La escalada de tensiones comerciales en el mundo, a partir de la imposición de tarifas arancelarias de Estados Unidos, motivó un desbalance en la expansión mundial esperada para este año, indica el Fondo Monetario internacional (FMI).

“Seguimos proyectando una expansión de 3.9% para este año y el próximo, pero consideramos que se han incrementado los riesgos de corto plazo para el cumplimiento de estas metas”, consignó en su actualización de expectativas económicas para el Grupo de los 20 (G20).

Este pronóstico de crecimiento para el mundo es el mismo que tenían en abril cuando presentaron su World Economic Outlook.

De acuerdo con la actualización de expectativas, las perspectivas de crecimiento para Estados Unidos se sostienen en 2.9% para el 2018 y 2.7% para el 2019, tal como estaban en abril.

Destacan, como entonces, que el impulso fiscal que otorgó la primera economía del globo este año al reducir tasas impositivas a la producción interna se va a desacelerar en los próximos años.

En el informe que acompaña a la actualización de expectativas, los expertos del FMI identifican a Estados Unidos como el país que inició las medidas proteccionistas comerciales que han afectado a un grupo de naciones.

Ahí mismo, exponen que los aranceles al acero y aluminio que impuso aquella economía fueron el origen de represalias por parte de China, la Unión Europea, sus propios socios del Tratado de Libre Comercio de América del Norte y Japón, entre otros, con lo que se escaló la tensión comercial.

En la conferencia de prensa para presentar el nuevo panorama, Maurice Obstfeld, consejero económico del organismo, sugirió evitar medidas proteccionistas y solicitó no caer en la tentación de tratar de resolver con medidas domésticas problemas que conciernen a todos los países.

De otro modo, explica, la materialización de las amenazas actuales sobre proteccionismo pueden afectar la confianza empresarial y restar un cuarto de punto del Producto Interno Bruto al crecimiento mundial.

“Se debe generar un verdadero esfuerzo para realizar acciones globales que permitan terminar con la corrupción que ha minado la fe en los gobiernos de muchos países y que los gobiernos pongan más atención a las desigualdades que preocupan a los ciudadanos y, en especial, protejan a los más pobres”, expresó Obstfeld.

El consejero explicó que “más allá del impacto inmediato sobre el sentimiento del mercado, la proliferación de medidas comerciales podría aumentar la incertidumbre sobre las futuras acciones comerciales que podrían presentarse y que obstaculizarían la inversión”.

Los recortados del BRIC

En la actualización de expectativas, se observa que el FMI mantuvo sin cambio la previsión de crecimiento para dos de los cuatro países identificados por su acrónimo BRIC —Brasil, Rusia, India y China—, que son también las economías emergentes más avanzadas.

Para China, que es la segunda economía del mundo, mantuvo su previsión de crecimiento en 6.6% para el 2018 y 6.4% para el 2019.

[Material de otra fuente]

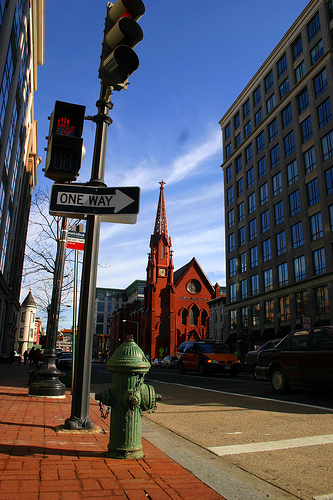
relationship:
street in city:
[56, 357, 330, 495] [4, 6, 333, 492]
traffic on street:
[85, 323, 333, 403] [56, 357, 330, 495]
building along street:
[217, 0, 333, 361] [56, 357, 330, 495]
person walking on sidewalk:
[33, 347, 43, 374] [0, 351, 218, 499]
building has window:
[107, 181, 228, 363] [189, 305, 200, 327]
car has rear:
[251, 324, 333, 401] [254, 337, 292, 390]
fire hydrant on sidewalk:
[95, 333, 163, 460] [0, 351, 218, 499]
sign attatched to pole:
[50, 184, 143, 223] [41, 4, 146, 436]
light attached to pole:
[39, 99, 88, 183] [41, 4, 146, 436]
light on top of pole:
[39, 99, 88, 183] [41, 4, 146, 436]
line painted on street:
[211, 431, 332, 458] [56, 357, 330, 495]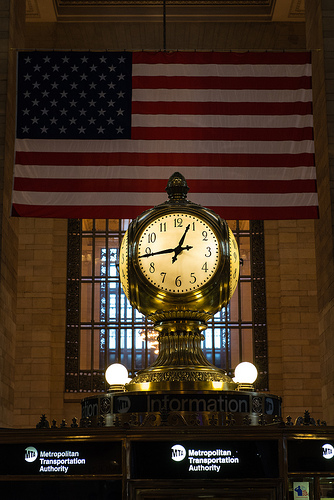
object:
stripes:
[10, 166, 317, 182]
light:
[102, 364, 131, 386]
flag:
[8, 49, 321, 221]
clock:
[119, 172, 251, 393]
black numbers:
[147, 230, 156, 238]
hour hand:
[170, 225, 190, 262]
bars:
[65, 216, 263, 376]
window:
[98, 245, 233, 376]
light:
[231, 359, 259, 391]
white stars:
[116, 127, 126, 136]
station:
[6, 4, 332, 496]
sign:
[162, 439, 249, 480]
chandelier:
[28, 404, 86, 429]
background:
[0, 0, 333, 500]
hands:
[136, 242, 195, 260]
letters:
[142, 393, 283, 416]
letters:
[17, 448, 88, 475]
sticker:
[316, 437, 332, 466]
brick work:
[31, 297, 52, 312]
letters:
[35, 462, 68, 474]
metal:
[12, 407, 330, 432]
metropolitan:
[187, 444, 234, 461]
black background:
[127, 442, 277, 478]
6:
[174, 274, 183, 286]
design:
[34, 414, 52, 427]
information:
[143, 382, 256, 415]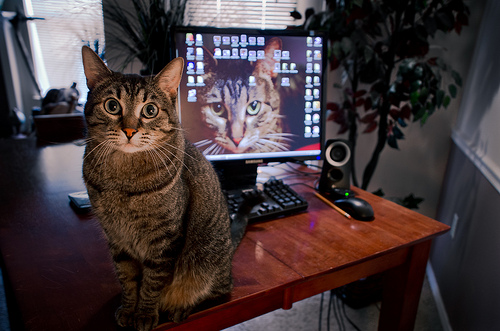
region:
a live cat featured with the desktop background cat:
[68, 9, 343, 329]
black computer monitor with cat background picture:
[179, 30, 321, 163]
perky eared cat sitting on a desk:
[73, 39, 238, 329]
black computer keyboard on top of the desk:
[223, 187, 318, 225]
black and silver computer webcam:
[318, 133, 350, 191]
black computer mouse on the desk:
[341, 190, 375, 220]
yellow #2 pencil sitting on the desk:
[309, 186, 352, 224]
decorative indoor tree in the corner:
[296, 8, 481, 205]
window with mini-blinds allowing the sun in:
[28, 4, 112, 111]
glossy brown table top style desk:
[15, 153, 445, 292]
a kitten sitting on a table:
[82, 45, 262, 328]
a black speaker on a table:
[321, 135, 351, 198]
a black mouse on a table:
[333, 194, 375, 221]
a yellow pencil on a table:
[309, 186, 350, 220]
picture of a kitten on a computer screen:
[187, 40, 293, 150]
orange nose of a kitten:
[121, 125, 131, 135]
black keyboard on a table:
[216, 176, 302, 218]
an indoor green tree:
[290, 1, 470, 306]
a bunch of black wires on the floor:
[316, 292, 353, 328]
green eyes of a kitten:
[101, 95, 158, 120]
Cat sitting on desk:
[81, 42, 231, 320]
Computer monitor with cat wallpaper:
[178, 25, 321, 160]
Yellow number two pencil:
[309, 189, 350, 221]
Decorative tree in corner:
[288, 1, 465, 208]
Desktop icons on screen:
[183, 30, 321, 138]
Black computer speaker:
[321, 140, 351, 199]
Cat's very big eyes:
[101, 93, 161, 122]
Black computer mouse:
[336, 196, 372, 219]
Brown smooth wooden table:
[10, 134, 446, 329]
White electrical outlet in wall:
[447, 212, 459, 240]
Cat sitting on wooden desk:
[75, 40, 236, 330]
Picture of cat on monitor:
[188, 39, 289, 154]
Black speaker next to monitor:
[319, 135, 352, 190]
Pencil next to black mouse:
[311, 188, 353, 221]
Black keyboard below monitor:
[224, 177, 306, 227]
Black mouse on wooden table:
[335, 194, 373, 219]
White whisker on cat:
[161, 138, 199, 164]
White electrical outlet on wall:
[447, 210, 460, 237]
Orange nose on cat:
[122, 127, 137, 139]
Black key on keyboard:
[270, 203, 282, 212]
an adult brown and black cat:
[78, 43, 230, 323]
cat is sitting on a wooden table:
[1, 43, 447, 328]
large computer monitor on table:
[177, 22, 326, 184]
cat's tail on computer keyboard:
[226, 176, 306, 243]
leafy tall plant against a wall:
[289, 1, 476, 309]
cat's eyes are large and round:
[102, 95, 159, 120]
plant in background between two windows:
[22, 0, 290, 105]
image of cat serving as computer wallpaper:
[181, 29, 323, 154]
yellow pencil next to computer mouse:
[307, 186, 373, 223]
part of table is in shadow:
[0, 154, 107, 329]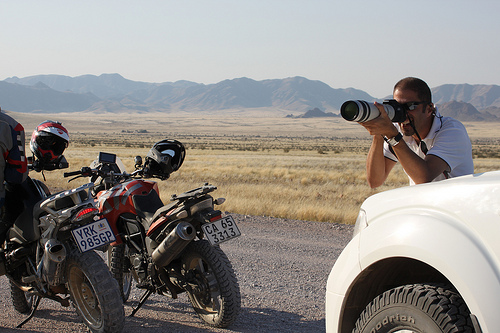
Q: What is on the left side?
A: Bikes.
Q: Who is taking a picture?
A: The man.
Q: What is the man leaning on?
A: White truck.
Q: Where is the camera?
A: Man's hands.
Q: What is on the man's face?
A: Glasses.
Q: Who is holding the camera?
A: The man.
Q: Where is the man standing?
A: The street.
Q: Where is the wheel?
A: On truck.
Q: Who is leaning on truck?
A: A man.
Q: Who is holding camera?
A: A man.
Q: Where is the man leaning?
A: On car.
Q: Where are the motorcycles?
A: Parked.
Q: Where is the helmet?
A: On motorcycle.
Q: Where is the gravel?
A: Road.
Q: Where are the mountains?
A: Background.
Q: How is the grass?
A: Dry.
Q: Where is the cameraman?
A: Near white vehicle.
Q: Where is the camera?
A: In front of face.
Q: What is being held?
A: A camera.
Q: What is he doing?
A: Taking pictures.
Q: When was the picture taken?
A: Daytime.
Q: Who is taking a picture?
A: The man.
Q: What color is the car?
A: White.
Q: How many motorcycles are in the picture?
A: Two.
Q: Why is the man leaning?
A: To take a picture.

Mientras que a Rusia la ve con un crecimiento de 1.7% este año y 1.5% en el 2019, ambas tasas son las mismas que anticipó en abril.

En tanto que ven a India con una expansión de 7.3% en el 2018 y 7.5% en el 2019, ambas con un recorte de 0.1 puntos y 0.3 puntos, respectivamente. El pronóstico de crecimiento que recortó para este año fue el de Brasil, en 0.4 puntos, para dejar su previsión en 1.8 por ciento. Para el año entrante, dejó sin cambio la proyección respecto a la divulgada en abril en 2.5 por ciento.

España, el más dinámico de la unión

En el detalle de las expectativas revisadas, destaca España como la economía más dinámica de la UE, con una expansión esperada en 2.8% para el 2018 y de 2.2% para el 2019, tasas similares a las previstas en abril.

Detrás, con un recorte de 3 décimas de punto, está Alemania a quien ven con un crecimiento de 2.2% en el 2018 y 2.1% en el 2019. Esta última tasa es 0.1 puntos superior a la estimada anteriormente.

Mientras que esperan para Francia una expansión de 1.8% este año, tras incorporar un recorte de 3 décimas de punto y de 1.7% para el 2019, que consigna también un recorte de 0.3 décimas.